Blue data: The difference between the actual measured zero-photon probability and the zero-photon probability calculated assuming no dynamics but a simple increase of the mean count rate according to $\overline{k}=r{t}_e$. The decreasing number of zero-photon events indicates the decreasing speckle contrast as a function of the exposure time caused by the sample dynamics.

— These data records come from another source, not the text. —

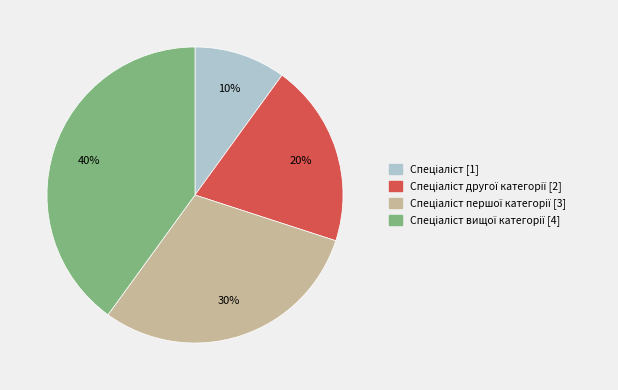

To the nearest percent, what is the difference between the largest and smallest slice percentages?

30%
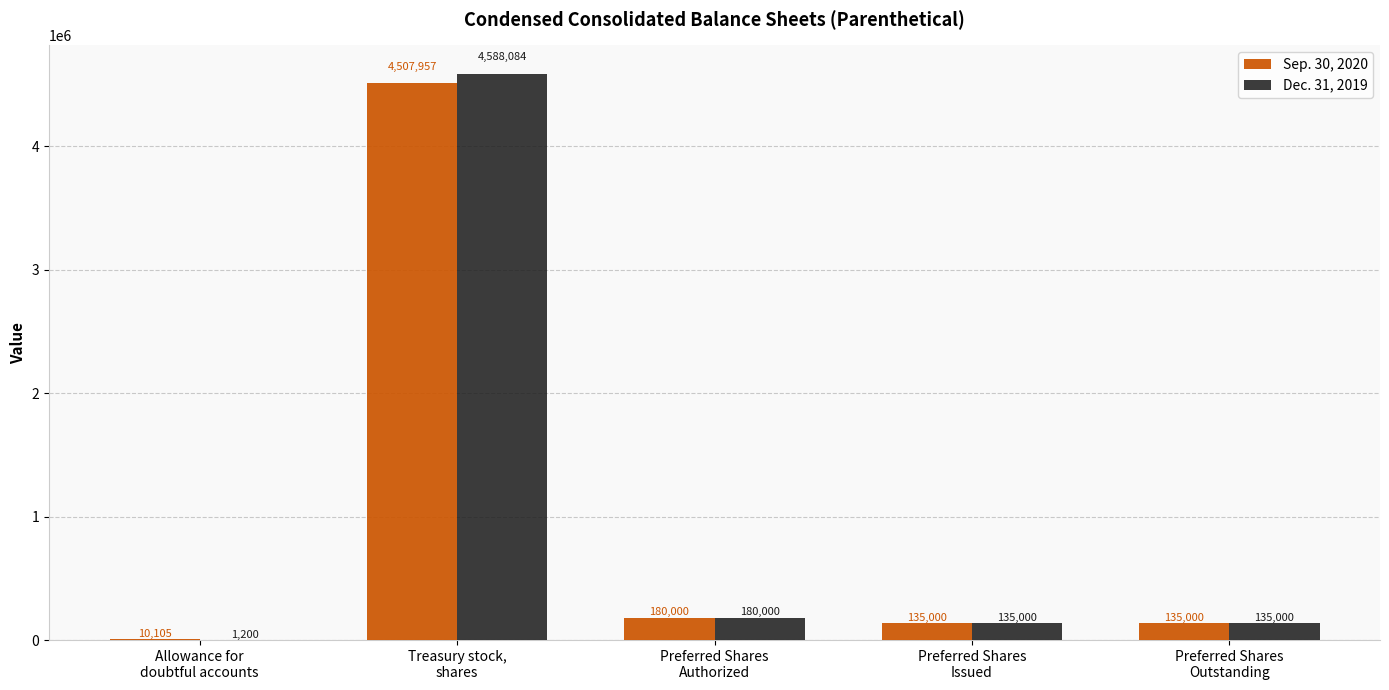

What is the highest value of the Sep. 30, 2020 series?

4507957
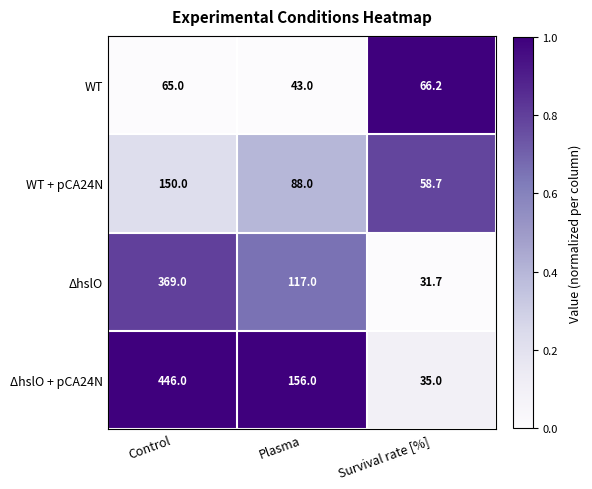

The value of ΔhslO at Plasma is 182.4. True or false?

False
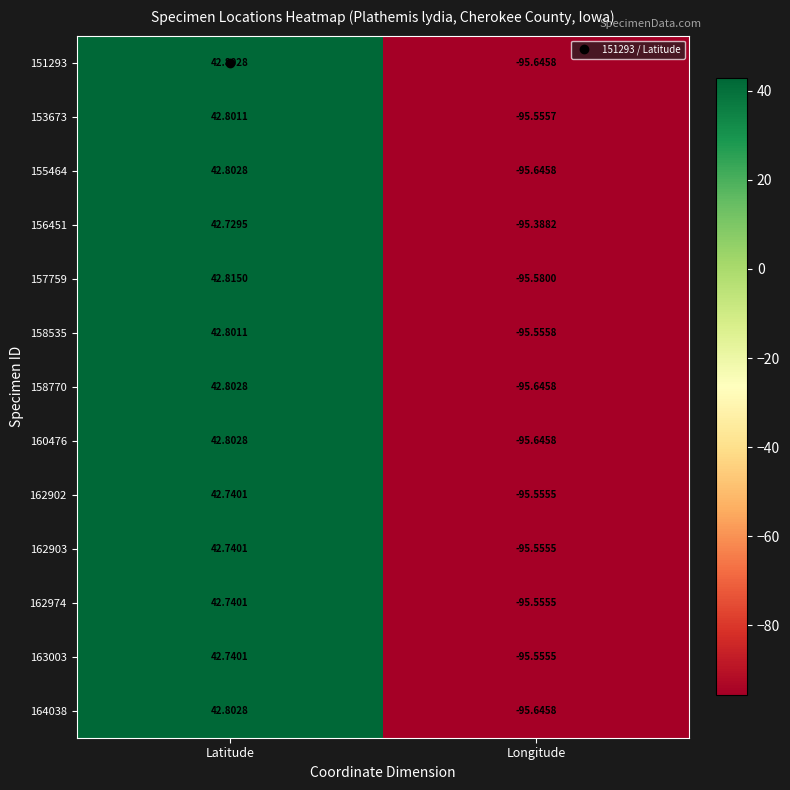

How many series are shown in this chart?

13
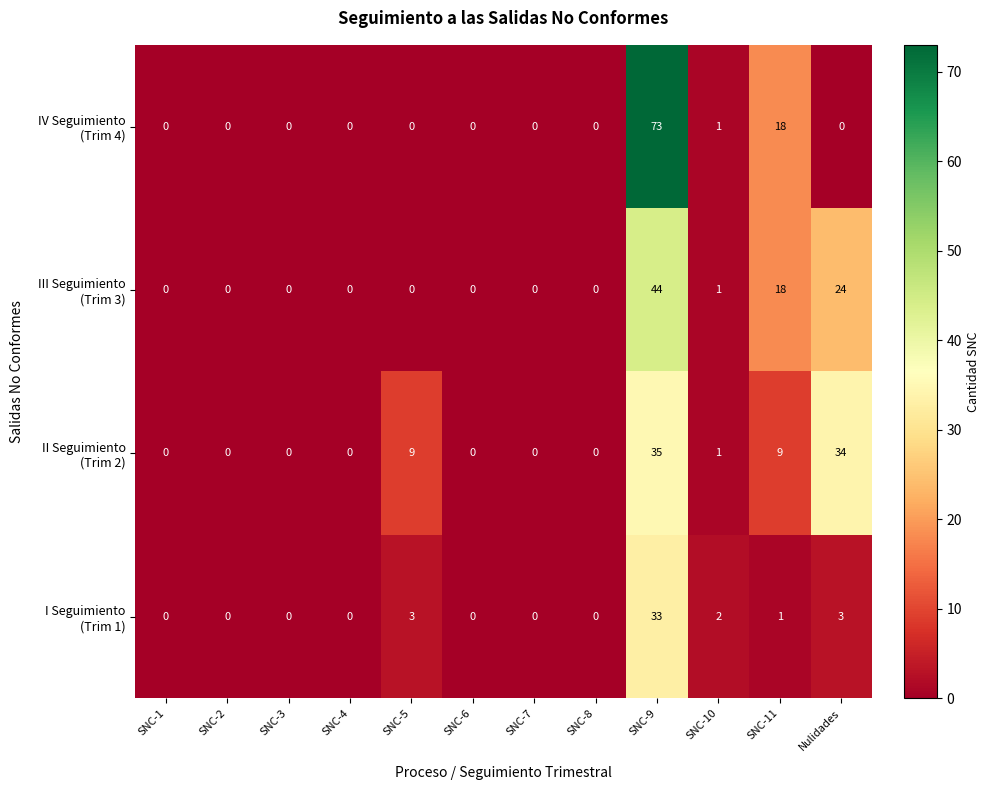

At how many categories does at least one series exceed 72?

1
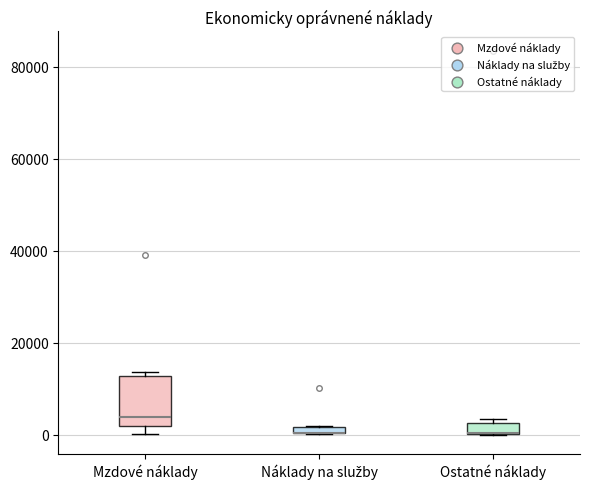

Where is the lower edge of the box for Náklady na služby on the y-axis? The values are not printed on the chart, so give them approximately, as read against the axis.

0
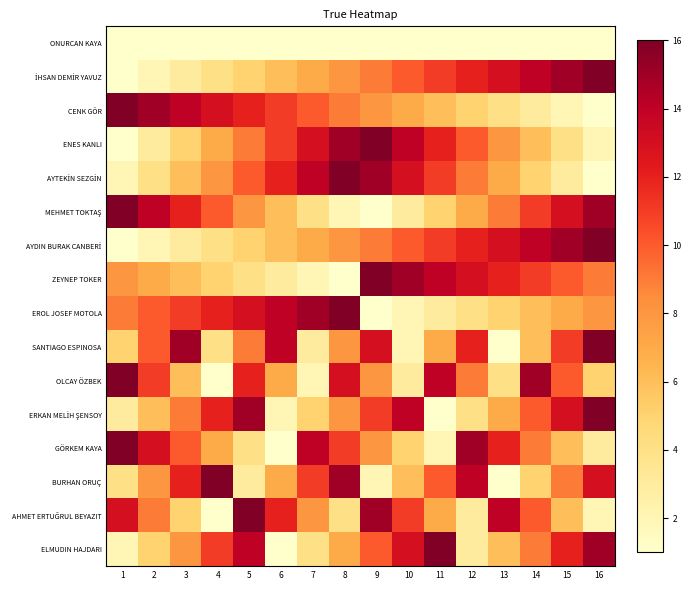

Which has a higher value, 15 or 2?

15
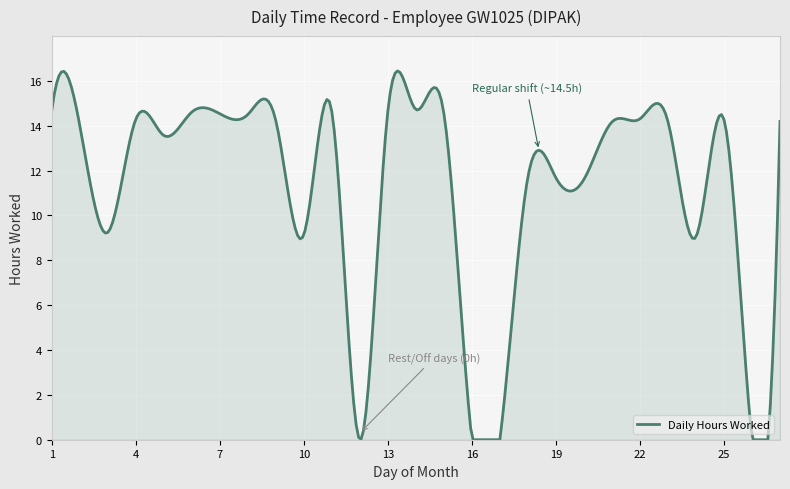

What is the difference between the maximum and minimum values?

16.4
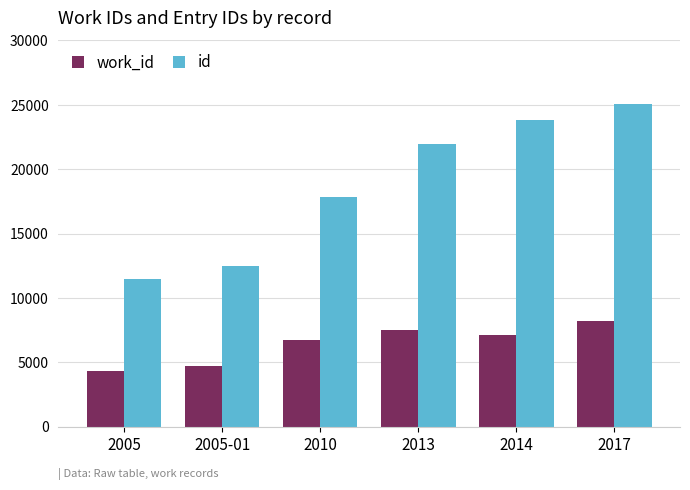

What is the maximum value shown in the chart?

25050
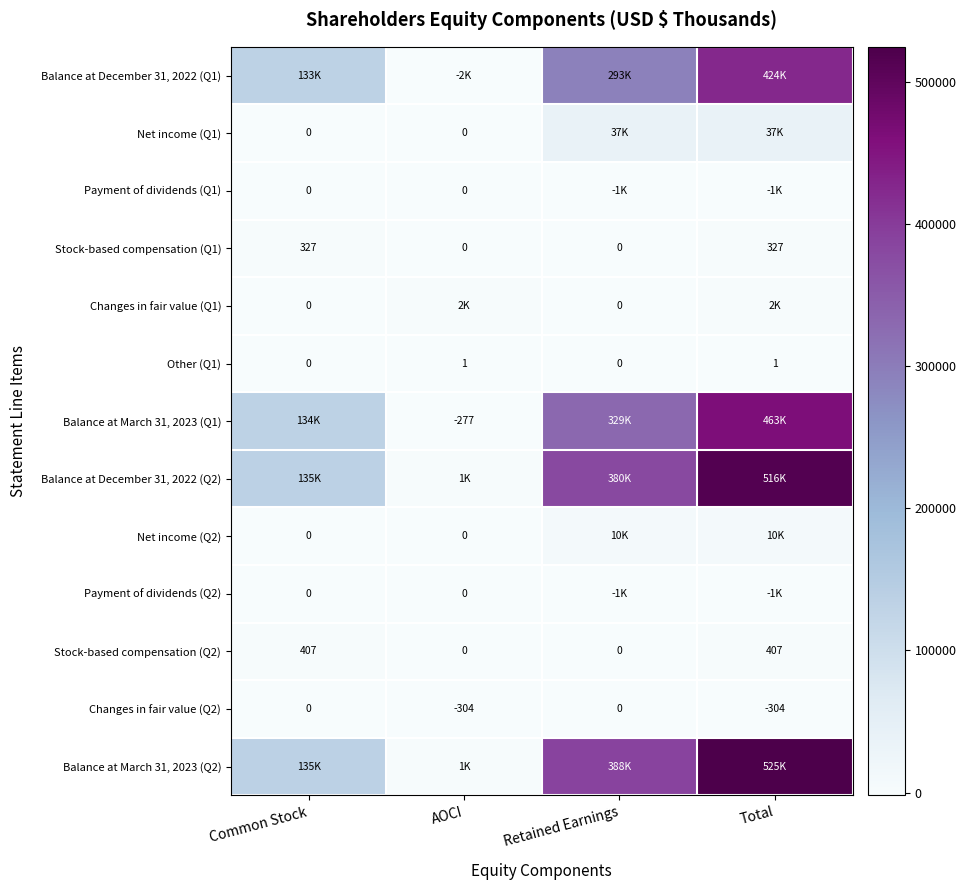

What is the total value across all series at Retained Earnings?

1435444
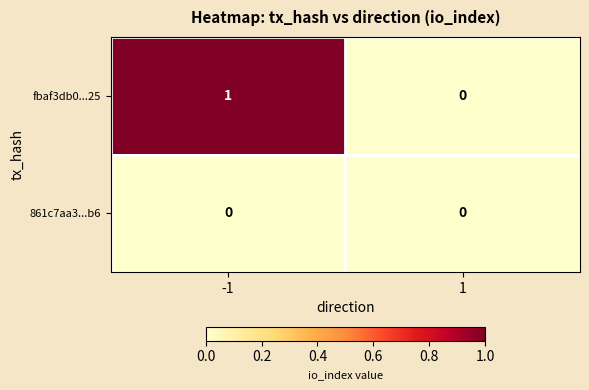

List the series in order of their peak value, lowest first.

861c7aa3...b6, fbaf3db0...25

Red data: The same plot as in blue but here for the one-photon probabilities.

Figure 3

Speckle contrast of the ionic liquid as a function of the exposure time for temperatures of 220 and 200 K and $Q=2.6{\mathrm{nm}}^{-1}$, respectively. The solid lines are assignments to three different processes labeled $P1$, $P2$, and $P3$. The calorimetric glass transition temperature is 214 K.

Figure 4

(a) Speckle contrast as a function of the temperature and delay time for the ionic liquid C8mimCl at $Q=2.6{\mathrm{nm}}^{-1}$. The dynamics is progressively slowing down upon approaching $T_G$ with a separation in a fast and slow frozen-in dynamics visible at the lowest temperatures. (b) Contour plot of the pattern shown in (a).

Figure 5

(a) The x-ray speckle contrast at $t_e=1\mathrm{s}$ exposure time as a function of the temperature. (b) Temperature dependence of the averaged decorrelation time of the nonfrozen part in the IL (blue dots). The red squares represent the appearance of the frozen-in components (i.e., dynamics slower than 1 s). The black line represents an Arrhenius fit with an activation energy of $25\mathrm{kJ}/\mathrm{mol}$.